Inilah paradoks, simulakra, dan alienasi penyair yang paling kelam. Ia tak lagi mengekspresikan kelincahannya untuk bermain-main dengan bahasa. Ia telah terenggut dari ekspresi hati nurani, jati diri, dan eksistensi kemanusiaannya, ketika berhadapan dengan institusi kekuasaan.
Ketika berhadapan dengan kekuasaan, M Aan Mansyur tak lagi bermain-main dengan bahasa untuk mengekspresikan dunia yang berkedok, realitas yang penuh kepalsuan dan mencipta alienasi.
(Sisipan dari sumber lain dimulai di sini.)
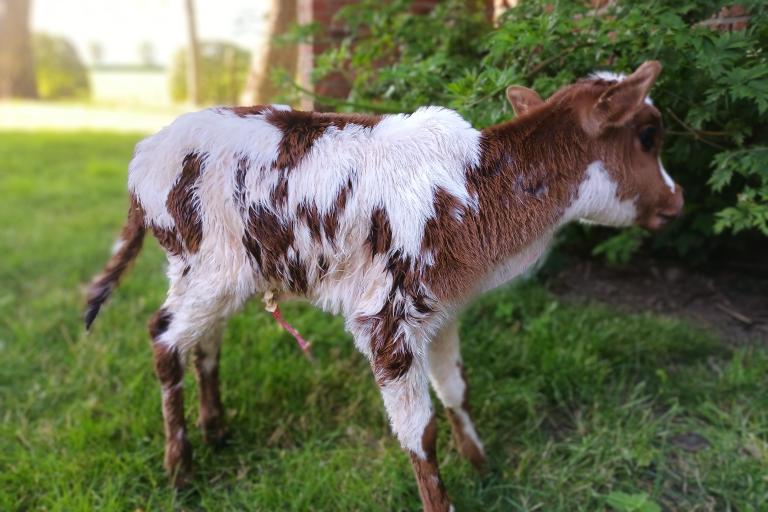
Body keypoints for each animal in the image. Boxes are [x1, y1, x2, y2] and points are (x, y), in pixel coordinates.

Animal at [85, 62, 684, 510]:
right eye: (648, 136)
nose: (677, 201)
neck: (475, 189)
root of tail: (145, 156)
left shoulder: (444, 309)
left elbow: (456, 389)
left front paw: (482, 465)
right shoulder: (387, 317)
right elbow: (419, 432)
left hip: (220, 274)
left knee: (204, 339)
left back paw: (216, 430)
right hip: (204, 265)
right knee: (164, 337)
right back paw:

Seluruh puisi dalam buku ini mempertanyakan ketercabikan identitas manusia dari nilai-nilai, identitas, dan kebenaran. Penyair tidak takluk pada kenyataan kehidupan yang dibentuk menjadi apa pun yang diinginkan kekuatan ekonomi, politik, dan budaya. Ia mengolok-olok kita. Ia membangkitkan solilokui dalam setiap relung jiwa pembaca puisi-puisinya. Karena itu, saya menilai bahwa sudah semestinya ia menjadi sosok penyair mutakhir yang memperoleh dua penghargaan sastra sekaligus.
Sungguh asyik membaca buku kumpulan puisi ini. Kesan saya, penyair telah berproses dengan pencarian estetika dan pembebasan konvensi penciptaan puisi. Ia juga membebaskan diri dari logosentrisme kekuasaan dan hierarki yang melingkupinya.